> **Problem details**
Convert every line of the listing below into a JSON list of strings, one string per line, skipping blank lines. Leave the pictures out of the answer.

> **Provided data**
begin

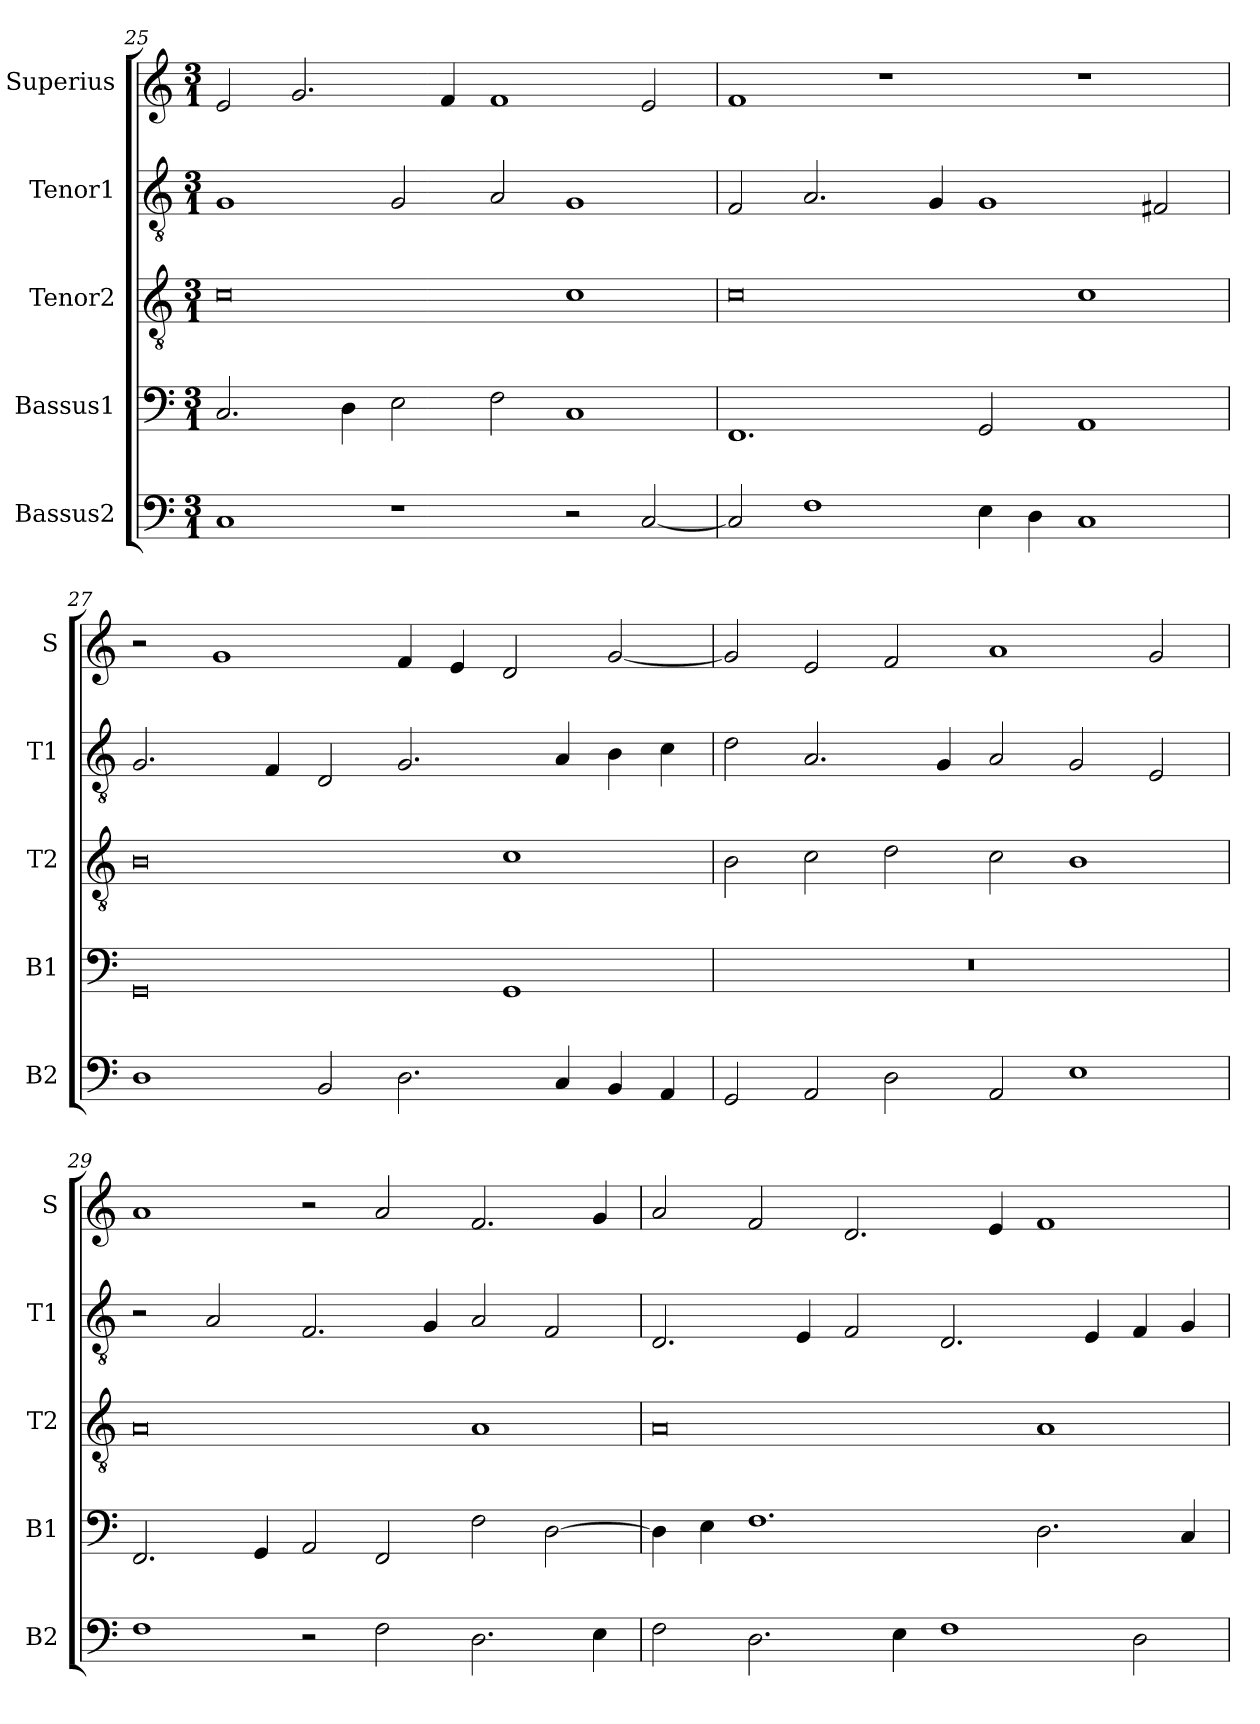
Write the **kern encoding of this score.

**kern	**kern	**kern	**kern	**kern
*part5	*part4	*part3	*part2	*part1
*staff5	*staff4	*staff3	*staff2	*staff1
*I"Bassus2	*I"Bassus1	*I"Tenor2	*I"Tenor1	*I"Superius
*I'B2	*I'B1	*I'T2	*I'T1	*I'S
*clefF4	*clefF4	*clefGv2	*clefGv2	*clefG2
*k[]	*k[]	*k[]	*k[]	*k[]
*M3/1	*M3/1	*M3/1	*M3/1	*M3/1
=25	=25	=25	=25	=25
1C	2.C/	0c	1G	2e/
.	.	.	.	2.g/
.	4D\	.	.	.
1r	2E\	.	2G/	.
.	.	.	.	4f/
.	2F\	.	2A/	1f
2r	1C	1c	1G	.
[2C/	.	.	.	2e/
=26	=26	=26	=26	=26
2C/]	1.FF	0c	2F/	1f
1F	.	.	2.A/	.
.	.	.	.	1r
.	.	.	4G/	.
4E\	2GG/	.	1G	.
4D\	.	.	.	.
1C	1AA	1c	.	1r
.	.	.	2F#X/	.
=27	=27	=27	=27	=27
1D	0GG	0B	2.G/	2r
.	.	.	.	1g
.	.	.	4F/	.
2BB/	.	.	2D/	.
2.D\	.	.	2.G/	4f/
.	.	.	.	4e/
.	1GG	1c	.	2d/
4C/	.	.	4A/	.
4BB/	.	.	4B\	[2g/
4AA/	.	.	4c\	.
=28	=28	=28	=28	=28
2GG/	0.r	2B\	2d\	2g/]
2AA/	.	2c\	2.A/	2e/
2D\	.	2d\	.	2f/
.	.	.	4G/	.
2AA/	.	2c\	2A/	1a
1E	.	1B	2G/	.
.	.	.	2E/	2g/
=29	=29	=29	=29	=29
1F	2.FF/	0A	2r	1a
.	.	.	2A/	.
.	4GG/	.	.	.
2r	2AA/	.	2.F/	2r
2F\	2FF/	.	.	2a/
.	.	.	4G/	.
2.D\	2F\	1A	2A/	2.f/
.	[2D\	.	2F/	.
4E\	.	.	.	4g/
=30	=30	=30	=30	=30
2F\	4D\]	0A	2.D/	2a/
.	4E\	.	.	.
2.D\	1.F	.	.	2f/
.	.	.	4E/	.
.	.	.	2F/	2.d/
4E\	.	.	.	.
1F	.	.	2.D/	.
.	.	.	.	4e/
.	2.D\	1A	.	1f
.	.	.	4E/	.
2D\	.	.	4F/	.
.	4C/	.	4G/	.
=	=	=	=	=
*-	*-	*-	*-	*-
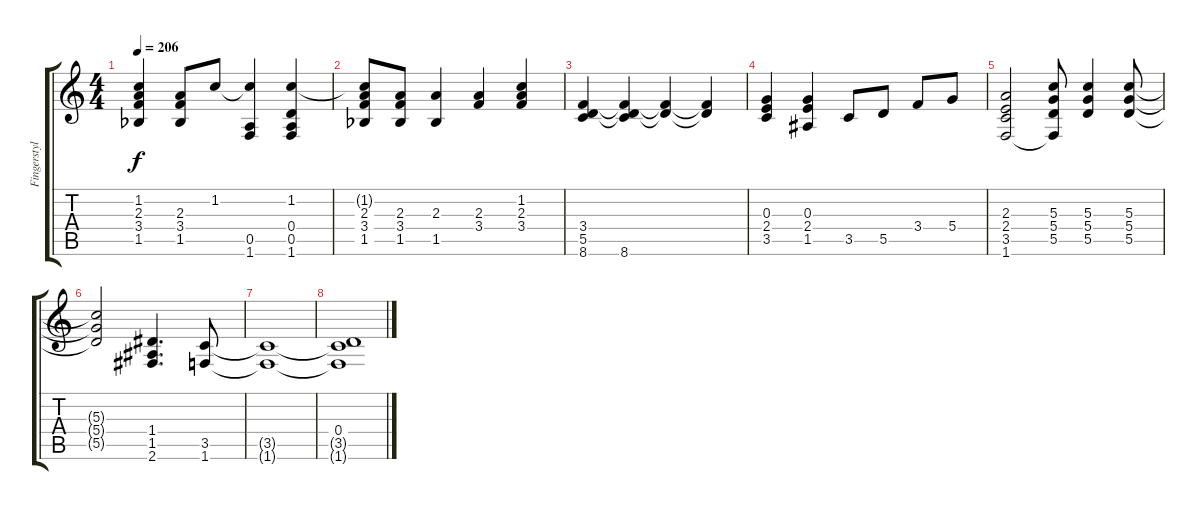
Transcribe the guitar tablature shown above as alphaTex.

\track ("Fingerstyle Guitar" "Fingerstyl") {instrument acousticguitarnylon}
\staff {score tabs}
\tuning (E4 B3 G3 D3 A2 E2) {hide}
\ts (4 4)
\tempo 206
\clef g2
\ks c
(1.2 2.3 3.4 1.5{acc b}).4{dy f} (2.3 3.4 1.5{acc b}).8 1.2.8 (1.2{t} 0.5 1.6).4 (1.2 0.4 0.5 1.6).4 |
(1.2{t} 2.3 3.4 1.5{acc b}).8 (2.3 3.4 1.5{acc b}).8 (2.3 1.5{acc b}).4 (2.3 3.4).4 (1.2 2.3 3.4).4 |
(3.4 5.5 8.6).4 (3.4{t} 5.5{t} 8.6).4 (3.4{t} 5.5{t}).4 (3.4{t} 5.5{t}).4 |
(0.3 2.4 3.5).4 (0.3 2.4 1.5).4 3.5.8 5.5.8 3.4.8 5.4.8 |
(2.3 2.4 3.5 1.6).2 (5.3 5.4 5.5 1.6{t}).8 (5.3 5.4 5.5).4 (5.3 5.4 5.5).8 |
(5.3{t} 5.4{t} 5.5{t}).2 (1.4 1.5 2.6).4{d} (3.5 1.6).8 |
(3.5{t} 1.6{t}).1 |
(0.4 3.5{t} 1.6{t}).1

end

> **Expected output**
[
  "Write the **kern encoding of this score.",
  "**kern\t**kern\t**kern\t**kern\t**kern",
  "*part5\t*part4\t*part3\t*part2\t*part1",
  "*staff5\t*staff4\t*staff3\t*staff2\t*staff1",
  "*I\"Bassus2\t*I\"Bassus1\t*I\"Tenor2\t*I\"Tenor1\t*I\"Superius",
  "*I'B2\t*I'B1\t*I'T2\t*I'T1\t*I'S",
  "*clefF4\t*clefF4\t*clefGv2\t*clefGv2\t*clefG2",
  "*k[]\t*k[]\t*k[]\t*k[]\t*k[]",
  "*M3/1\t*M3/1\t*M3/1\t*M3/1\t*M3/1",
  "=25\t=25\t=25\t=25\t=25",
  "1C\t2.C/\t0c\t1G\t2e/",
  ".\t.\t.\t.\t2.g/",
  ".\t4D\\\t.\t.\t.",
  "1r\t2E\\\t.\t2G/\t.",
  ".\t.\t.\t.\t4f/",
  ".\t2F\\\t.\t2A/\t1f",
  "2r\t1C\t1c\t1G\t.",
  "[2C/\t.\t.\t.\t2e/",
  "=26\t=26\t=26\t=26\t=26",
  "2C/]\t1.FF\t0c\t2F/\t1f",
  "1F\t.\t.\t2.A/\t.",
  ".\t.\t.\t.\t1r",
  ".\t.\t.\t4G/\t.",
  "4E\\\t2GG/\t.\t1G\t.",
  "4D\\\t.\t.\t.\t.",
  "1C\t1AA\t1c\t.\t1r",
  ".\t.\t.\t2F#X/\t.",
  "=27\t=27\t=27\t=27\t=27",
  "1D\t0GG\t0B\t2.G/\t2r",
  ".\t.\t.\t.\t1g",
  ".\t.\t.\t4F/\t.",
  "2BB/\t.\t.\t2D/\t.",
  "2.D\\\t.\t.\t2.G/\t4f/",
  ".\t.\t.\t.\t4e/",
  ".\t1GG\t1c\t.\t2d/",
  "4C/\t.\t.\t4A/\t.",
  "4BB/\t.\t.\t4B\\\t[2g/",
  "4AA/\t.\t.\t4c\\\t.",
  "=28\t=28\t=28\t=28\t=28",
  "2GG/\t0.r\t2B\\\t2d\\\t2g/]",
  "2AA/\t.\t2c\\\t2.A/\t2e/",
  "2D\\\t.\t2d\\\t.\t2f/",
  ".\t.\t.\t4G/\t.",
  "2AA/\t.\t2c\\\t2A/\t1a",
  "1E\t.\t1B\t2G/\t.",
  ".\t.\t.\t2E/\t2g/",
  "=29\t=29\t=29\t=29\t=29",
  "1F\t2.FF/\t0A\t2r\t1a",
  ".\t.\t.\t2A/\t.",
  ".\t4GG/\t.\t.\t.",
  "2r\t2AA/\t.\t2.F/\t2r",
  "2F\\\t2FF/\t.\t.\t2a/",
  ".\t.\t.\t4G/\t.",
  "2.D\\\t2F\\\t1A\t2A/\t2.f/",
  ".\t[2D\\\t.\t2F/\t.",
  "4E\\\t.\t.\t.\t4g/",
  "=30\t=30\t=30\t=30\t=30",
  "2F\\\t4D\\]\t0A\t2.D/\t2a/",
  ".\t4E\\\t.\t.\t.",
  "2.D\\\t1.F\t.\t.\t2f/",
  ".\t.\t.\t4E/\t.",
  ".\t.\t.\t2F/\t2.d/",
  "4E\\\t.\t.\t.\t.",
  "1F\t.\t.\t2.D/\t.",
  ".\t.\t.\t.\t4e/",
  ".\t2.D\\\t1A\t.\t1f",
  ".\t.\t.\t4E/\t.",
  "2D\\\t.\t.\t4F/\t.",
  ".\t4C/\t.\t4G/\t.",
  "=\t=\t=\t=\t=",
  "*-\t*-\t*-\t*-\t*-",
  "Transcribe the guitar tablature shown above as alphaTex.",
  "\\track (\"Fingerstyle Guitar\" \"Fingerstyl\") {instrument acousticguitarnylon}",
  "\\staff {score tabs}",
  "\\tuning (E4 B3 G3 D3 A2 E2) {hide}",
  "\\ts (4 4)",
  "\\tempo 206",
  "\\clef g2",
  "\\ks c",
  "(1.2 2.3 3.4 1.5{acc b}).4{dy f} (2.3 3.4 1.5{acc b}).8 1.2.8 (1.2{t} 0.5 1.6).4 (1.2 0.4 0.5 1.6).4 |",
  "(1.2{t} 2.3 3.4 1.5{acc b}).8 (2.3 3.4 1.5{acc b}).8 (2.3 1.5{acc b}).4 (2.3 3.4).4 (1.2 2.3 3.4).4 |",
  "(3.4 5.5 8.6).4 (3.4{t} 5.5{t} 8.6).4 (3.4{t} 5.5{t}).4 (3.4{t} 5.5{t}).4 |",
  "(0.3 2.4 3.5).4 (0.3 2.4 1.5).4 3.5.8 5.5.8 3.4.8 5.4.8 |",
  "(2.3 2.4 3.5 1.6).2 (5.3 5.4 5.5 1.6{t}).8 (5.3 5.4 5.5).4 (5.3 5.4 5.5).8 |",
  "(5.3{t} 5.4{t} 5.5{t}).2 (1.4 1.5 2.6).4{d} (3.5 1.6).8 |",
  "(3.5{t} 1.6{t}).1 |",
  "(0.4 3.5{t} 1.6{t}).1"
]